As a sailor I can say that I am aware of the sea; I dare say that I know it and would not presume to have the competence to describe it. But I have experienced its behaviour through a range of moods: from timid to boisterous, from challenging to downright mean. The sea owes us nothing and it will in cooperation with its fuelled-up ally the wind; treat us with contempt for being presumptuous about our assumed knowledge of its plan. The sea does not always vent its fury while claiming a soul; it can at its most benign, sneak up on one when least expected and take its prize – the depth of loss for the bereaved is the same regardless of which guise the sea presents. In many cases the sea does not give back what it takes and these selfish interludes exacerbate the grief and helplessness of the bereaved.
For those who make a living from the sea there is a concomitant risk which ghostly prevails in their terms of employment. These men have to take on board the challenge of the sea and with that its risks and unpredictability. The coastline of Ireland is dotted with fishing towns where tragedy has befallen the men who stood on the decks of boats as they toiled in the throes of intemperate weather and unforgiving seas. They are a tenacious and tough breed those who rise to the challenge each day. Then that one day comes when the elements conspire to deprive them; to call a halt as it were to their noble endeavour, and sometimes perhaps to punish their intransigence.
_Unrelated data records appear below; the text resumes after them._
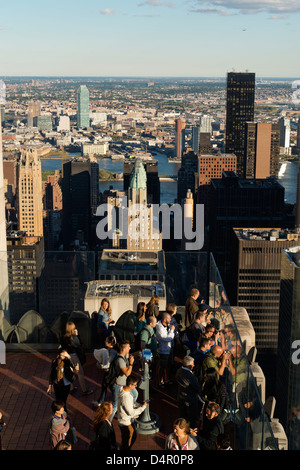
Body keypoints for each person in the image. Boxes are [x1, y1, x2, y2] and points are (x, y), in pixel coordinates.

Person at [60, 321, 93, 396]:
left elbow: (62, 346)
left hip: (66, 356)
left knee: (69, 372)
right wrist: (77, 336)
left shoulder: (63, 337)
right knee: (80, 373)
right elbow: (80, 345)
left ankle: (71, 388)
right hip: (74, 356)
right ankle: (84, 390)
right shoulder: (74, 338)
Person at [117, 375, 148, 451]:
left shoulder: (123, 390)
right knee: (127, 442)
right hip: (125, 423)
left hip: (126, 421)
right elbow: (131, 412)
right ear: (130, 385)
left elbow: (131, 404)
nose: (136, 386)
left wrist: (138, 405)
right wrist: (143, 407)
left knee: (131, 438)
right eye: (135, 385)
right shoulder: (126, 397)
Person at [110, 340, 136, 421]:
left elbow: (131, 355)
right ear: (124, 349)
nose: (130, 348)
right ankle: (108, 422)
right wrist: (131, 363)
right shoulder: (120, 360)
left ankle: (129, 412)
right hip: (118, 385)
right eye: (128, 347)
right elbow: (127, 374)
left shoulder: (125, 356)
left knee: (135, 394)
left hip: (124, 383)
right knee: (115, 405)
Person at [175, 355, 202, 428]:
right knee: (192, 418)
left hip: (181, 397)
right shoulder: (189, 376)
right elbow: (197, 388)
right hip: (190, 400)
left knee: (182, 416)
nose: (194, 365)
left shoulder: (179, 371)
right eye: (192, 364)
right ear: (188, 366)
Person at [92, 336, 118, 407]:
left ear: (110, 343)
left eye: (106, 341)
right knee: (105, 386)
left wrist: (100, 365)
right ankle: (101, 400)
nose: (105, 342)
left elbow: (108, 364)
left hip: (111, 373)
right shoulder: (109, 350)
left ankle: (114, 402)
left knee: (110, 387)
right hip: (109, 372)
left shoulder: (112, 352)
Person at [155, 312, 175, 388]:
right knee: (162, 367)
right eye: (169, 318)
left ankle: (166, 380)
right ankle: (160, 382)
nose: (170, 319)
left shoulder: (168, 325)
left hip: (169, 349)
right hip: (163, 350)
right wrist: (172, 331)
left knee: (168, 366)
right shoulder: (159, 327)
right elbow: (167, 338)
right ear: (165, 319)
As a sailor, one who uses the sea for leisure, I am always supremely aware when setting out on a voyage that I am not in charge, that I am in the hands of the sea – to the point even that when I am telling family or friends of an ETA at a particular port I say: ‘I hope to be in Valentia…….’ or, ‘I hope to be in Oileán Chléire…….’ at a particular date or time. Never do I say that I will be in such a place. I do not take my voyage for granted and I am sure that the same holds for the myriad users: fishermen, ferrymen, passengers, sailors and all other seagoing souls.
The memorial is quiet today and this is how it will be into the future, as it should be, a place of private reflection. Many will come in their own time to seek out a name; some will come from far-off communities which have their own memorial and identify with the need which established this one. It would be imprudent to think that no more names will be added to the granite here, but a fervent wish prevails that, in view of our much improved coastal and lifeboat services and the camaraderie of all seafarers, the carver’s chisel will long remain redundant. I asked a couple just arrived if they were at yesterday’s ceremony: ‘No, we couldn’t come down, it would have been too sad.’
I look to the harbour and see boats moving about; our marriage with the sea will continue, it is a partnership long embedded in our psyche; as an island nation we go to sea. I walk towards the pier to board my own vessel; I look back once to the crossroads and see a new arrival bearing a wreath; they will come in silence to honour the lost.
John O’Connor – Published in The Southern Star, Aug., 2012.